* What is required
Pull out every line of the records that contains the word "Theft", counting only matches with the same capitalization. Copy each such line in full.
Information below:
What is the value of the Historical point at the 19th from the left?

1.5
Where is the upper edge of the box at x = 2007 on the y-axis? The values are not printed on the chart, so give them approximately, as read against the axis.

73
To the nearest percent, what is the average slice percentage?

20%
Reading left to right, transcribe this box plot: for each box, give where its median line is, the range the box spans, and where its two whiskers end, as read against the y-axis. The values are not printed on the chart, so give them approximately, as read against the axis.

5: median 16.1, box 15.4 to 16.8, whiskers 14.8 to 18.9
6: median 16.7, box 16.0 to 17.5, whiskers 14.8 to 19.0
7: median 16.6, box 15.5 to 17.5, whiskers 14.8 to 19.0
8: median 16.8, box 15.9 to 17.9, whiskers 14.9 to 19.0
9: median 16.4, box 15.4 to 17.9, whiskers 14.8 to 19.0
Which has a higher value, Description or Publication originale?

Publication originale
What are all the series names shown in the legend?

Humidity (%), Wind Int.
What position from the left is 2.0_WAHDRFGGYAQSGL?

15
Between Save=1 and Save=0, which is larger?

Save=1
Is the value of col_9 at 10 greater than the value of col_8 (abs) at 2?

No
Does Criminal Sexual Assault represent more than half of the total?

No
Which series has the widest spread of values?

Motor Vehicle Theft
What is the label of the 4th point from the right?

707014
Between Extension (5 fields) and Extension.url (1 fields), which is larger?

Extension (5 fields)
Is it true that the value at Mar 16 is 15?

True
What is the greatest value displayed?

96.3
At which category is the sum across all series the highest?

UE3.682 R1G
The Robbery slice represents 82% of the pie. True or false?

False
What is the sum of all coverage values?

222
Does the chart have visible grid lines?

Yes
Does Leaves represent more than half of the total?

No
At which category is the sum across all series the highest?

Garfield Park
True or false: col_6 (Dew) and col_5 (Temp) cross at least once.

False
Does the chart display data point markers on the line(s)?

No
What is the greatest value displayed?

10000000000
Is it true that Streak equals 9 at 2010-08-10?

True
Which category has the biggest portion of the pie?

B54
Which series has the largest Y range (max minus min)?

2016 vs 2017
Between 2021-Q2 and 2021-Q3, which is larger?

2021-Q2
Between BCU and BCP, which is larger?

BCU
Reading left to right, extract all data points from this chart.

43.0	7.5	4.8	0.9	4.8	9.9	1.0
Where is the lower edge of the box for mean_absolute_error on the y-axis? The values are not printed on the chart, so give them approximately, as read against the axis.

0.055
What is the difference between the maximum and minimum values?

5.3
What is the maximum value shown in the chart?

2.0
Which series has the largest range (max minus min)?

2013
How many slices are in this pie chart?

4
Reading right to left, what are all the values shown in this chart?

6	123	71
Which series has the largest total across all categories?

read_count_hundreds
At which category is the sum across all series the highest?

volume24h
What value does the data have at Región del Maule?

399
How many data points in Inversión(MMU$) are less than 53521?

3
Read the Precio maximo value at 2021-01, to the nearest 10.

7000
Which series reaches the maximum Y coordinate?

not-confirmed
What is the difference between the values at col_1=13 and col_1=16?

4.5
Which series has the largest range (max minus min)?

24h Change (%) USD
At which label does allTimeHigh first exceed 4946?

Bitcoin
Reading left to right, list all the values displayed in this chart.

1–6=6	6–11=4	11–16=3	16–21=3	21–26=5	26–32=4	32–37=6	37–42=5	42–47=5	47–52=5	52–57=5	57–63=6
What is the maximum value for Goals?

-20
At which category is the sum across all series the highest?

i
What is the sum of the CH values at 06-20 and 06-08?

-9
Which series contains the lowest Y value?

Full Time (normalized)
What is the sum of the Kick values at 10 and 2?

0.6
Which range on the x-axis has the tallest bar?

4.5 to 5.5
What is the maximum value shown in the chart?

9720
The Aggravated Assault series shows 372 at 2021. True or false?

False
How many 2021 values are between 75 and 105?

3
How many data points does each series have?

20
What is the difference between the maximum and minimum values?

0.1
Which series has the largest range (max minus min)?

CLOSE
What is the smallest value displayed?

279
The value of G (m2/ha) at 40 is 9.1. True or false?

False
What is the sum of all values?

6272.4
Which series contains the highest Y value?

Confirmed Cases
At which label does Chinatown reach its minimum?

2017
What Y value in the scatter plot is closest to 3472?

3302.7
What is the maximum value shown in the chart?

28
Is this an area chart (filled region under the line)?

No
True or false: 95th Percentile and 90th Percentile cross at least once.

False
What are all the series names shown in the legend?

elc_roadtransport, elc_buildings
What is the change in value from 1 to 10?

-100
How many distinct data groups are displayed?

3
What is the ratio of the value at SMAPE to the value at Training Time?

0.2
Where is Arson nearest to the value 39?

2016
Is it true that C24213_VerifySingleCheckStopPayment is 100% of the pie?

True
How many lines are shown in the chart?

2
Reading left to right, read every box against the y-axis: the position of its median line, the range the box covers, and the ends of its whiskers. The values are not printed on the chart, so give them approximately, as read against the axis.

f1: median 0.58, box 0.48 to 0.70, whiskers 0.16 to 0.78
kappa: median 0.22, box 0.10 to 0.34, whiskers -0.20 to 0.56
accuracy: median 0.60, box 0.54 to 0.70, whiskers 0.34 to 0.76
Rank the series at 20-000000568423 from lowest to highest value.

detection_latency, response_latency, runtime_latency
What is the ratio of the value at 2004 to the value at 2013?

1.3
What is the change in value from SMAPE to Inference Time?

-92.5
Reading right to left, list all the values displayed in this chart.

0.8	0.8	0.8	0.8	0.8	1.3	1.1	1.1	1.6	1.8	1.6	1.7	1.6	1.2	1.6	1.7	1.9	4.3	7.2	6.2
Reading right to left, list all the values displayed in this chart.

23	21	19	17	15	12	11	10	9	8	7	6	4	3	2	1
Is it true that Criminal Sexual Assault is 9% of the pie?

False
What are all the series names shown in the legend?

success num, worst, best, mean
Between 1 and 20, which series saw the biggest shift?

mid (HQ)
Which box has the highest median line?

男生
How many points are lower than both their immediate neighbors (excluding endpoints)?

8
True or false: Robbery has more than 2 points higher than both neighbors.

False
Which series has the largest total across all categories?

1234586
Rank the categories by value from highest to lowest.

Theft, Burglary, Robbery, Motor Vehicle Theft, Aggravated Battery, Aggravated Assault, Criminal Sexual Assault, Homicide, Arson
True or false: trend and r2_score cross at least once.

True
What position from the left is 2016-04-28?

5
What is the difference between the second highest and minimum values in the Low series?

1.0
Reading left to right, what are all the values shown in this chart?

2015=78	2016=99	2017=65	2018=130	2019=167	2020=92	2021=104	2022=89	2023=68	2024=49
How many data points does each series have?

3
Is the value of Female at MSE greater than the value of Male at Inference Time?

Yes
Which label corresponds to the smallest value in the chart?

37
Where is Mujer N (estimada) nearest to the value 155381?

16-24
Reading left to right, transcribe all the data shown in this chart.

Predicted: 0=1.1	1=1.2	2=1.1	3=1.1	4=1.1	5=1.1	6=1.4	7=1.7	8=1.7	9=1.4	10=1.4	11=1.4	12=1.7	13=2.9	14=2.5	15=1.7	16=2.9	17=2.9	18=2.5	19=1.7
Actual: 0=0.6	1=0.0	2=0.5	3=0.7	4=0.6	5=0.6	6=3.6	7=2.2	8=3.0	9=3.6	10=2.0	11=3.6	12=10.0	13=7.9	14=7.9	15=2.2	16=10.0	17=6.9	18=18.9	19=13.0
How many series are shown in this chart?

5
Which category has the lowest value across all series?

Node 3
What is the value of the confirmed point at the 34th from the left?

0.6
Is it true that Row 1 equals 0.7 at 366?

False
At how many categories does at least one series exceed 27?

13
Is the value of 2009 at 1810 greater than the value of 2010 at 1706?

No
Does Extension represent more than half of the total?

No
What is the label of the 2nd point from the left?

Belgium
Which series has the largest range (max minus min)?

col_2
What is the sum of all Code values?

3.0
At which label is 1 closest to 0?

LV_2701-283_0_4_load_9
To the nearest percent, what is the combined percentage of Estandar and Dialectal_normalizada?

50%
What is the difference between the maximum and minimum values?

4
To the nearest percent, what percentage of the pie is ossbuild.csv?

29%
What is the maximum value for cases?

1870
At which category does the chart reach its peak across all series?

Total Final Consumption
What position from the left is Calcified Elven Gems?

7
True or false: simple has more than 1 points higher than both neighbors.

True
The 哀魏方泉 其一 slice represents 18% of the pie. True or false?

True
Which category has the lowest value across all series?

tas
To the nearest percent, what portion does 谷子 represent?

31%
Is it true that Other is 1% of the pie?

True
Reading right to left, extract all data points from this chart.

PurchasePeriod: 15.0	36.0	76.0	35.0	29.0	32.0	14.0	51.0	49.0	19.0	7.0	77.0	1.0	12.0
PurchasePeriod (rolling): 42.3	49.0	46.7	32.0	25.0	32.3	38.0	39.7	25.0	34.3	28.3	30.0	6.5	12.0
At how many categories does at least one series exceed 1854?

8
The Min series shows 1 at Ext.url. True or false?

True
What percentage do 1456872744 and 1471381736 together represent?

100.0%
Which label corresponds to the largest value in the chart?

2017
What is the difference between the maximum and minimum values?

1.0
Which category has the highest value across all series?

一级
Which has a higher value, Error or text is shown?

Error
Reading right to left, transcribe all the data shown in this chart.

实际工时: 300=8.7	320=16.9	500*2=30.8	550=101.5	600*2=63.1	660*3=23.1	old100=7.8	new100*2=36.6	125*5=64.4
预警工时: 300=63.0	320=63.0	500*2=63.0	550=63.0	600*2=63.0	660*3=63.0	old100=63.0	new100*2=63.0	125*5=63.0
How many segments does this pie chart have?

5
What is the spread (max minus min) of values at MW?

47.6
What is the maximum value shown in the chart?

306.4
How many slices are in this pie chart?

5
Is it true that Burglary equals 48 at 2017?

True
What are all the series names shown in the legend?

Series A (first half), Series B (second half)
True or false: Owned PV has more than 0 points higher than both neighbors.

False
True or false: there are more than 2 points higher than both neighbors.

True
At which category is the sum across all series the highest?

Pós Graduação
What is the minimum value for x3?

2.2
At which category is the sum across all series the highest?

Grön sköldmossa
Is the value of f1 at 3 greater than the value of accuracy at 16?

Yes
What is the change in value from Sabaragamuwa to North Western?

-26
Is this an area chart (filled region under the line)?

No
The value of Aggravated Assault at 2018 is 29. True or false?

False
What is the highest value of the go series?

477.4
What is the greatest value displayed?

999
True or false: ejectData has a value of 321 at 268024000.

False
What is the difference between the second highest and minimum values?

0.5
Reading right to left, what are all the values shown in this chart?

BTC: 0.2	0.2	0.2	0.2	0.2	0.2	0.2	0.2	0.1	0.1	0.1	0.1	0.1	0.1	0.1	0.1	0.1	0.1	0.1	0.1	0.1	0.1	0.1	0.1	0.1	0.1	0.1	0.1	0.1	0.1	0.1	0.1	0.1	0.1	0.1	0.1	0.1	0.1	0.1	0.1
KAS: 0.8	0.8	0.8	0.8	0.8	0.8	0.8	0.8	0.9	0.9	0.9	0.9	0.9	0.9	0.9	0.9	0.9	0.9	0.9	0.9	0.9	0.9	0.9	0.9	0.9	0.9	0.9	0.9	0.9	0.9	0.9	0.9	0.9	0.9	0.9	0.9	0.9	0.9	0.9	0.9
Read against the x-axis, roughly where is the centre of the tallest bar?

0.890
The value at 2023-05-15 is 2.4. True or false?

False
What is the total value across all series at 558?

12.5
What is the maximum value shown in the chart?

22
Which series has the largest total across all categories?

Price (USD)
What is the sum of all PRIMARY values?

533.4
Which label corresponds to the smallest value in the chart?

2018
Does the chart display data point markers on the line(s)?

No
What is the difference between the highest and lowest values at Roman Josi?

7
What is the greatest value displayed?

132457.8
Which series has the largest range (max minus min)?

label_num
End of Information.
* Task output
Motor Vehicle Theft
Theft, Burglary, Robbery, Motor Vehicle Theft, Aggravated Battery, Aggravated Assault, Criminal Sexual Assault, Homicide, Arson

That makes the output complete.